To improve range scan paging, ScyllaDB Open Source 3.0 introduces a new control algorithm for reading all data belonging to a range from all shards, which caches the intermediate streams on each of the shards and directs paged queries to the matching, previously used, cached results. The new algorithm is essentially a multiplexer that combines the output of readers opened on affected shards into a single stream. The readers are created on-demand when the partition scan attempts to read from the shard. To ensure that the read won’t stall, the algorithm uses buffering and read-ahead.
- Improved system responsiveness
- Throughput of range scans improved by as much as 30%
- Amount of data read from the disk reduced by as much as 40%
- Disk operations lowered by as much as 75%
Streaming is used during node recovery to populate restored nodes with data replicated from running nodes.

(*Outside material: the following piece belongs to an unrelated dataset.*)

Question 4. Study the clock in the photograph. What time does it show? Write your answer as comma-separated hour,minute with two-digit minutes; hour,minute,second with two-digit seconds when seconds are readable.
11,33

The ScyllaDB streaming model reads data on one node, transmits it to another node, and then writes to disk. The sender creates SSTable readers to read the rows from SSTables on disk and sends them over the network. The receiver receives the rows from the network and writes them to a memtable. The rows in memtable are flushed into SSTables periodically or when the memtable is full.
In ScyllaDB Open Source 3.0, stream synchronization between nodes bypasses memtables, significantly reducing the time to repair, add and remove nodes. These improvements result in higher performance when there is a change in the cluster topology, improving streaming bandwidth by as much as 240% and reducing the time it takes to perform a “rebuild” operation by 70%.
ScyllaDB’s new streaming improvements provide the following benefits:
- Lower memory consumption. The saved memory can be used to handle your CQL workload instead.
- Better CPU utilization. No CPU cycles are used to insert and sort memtables.
- Bigger SSTables and fewer compactions.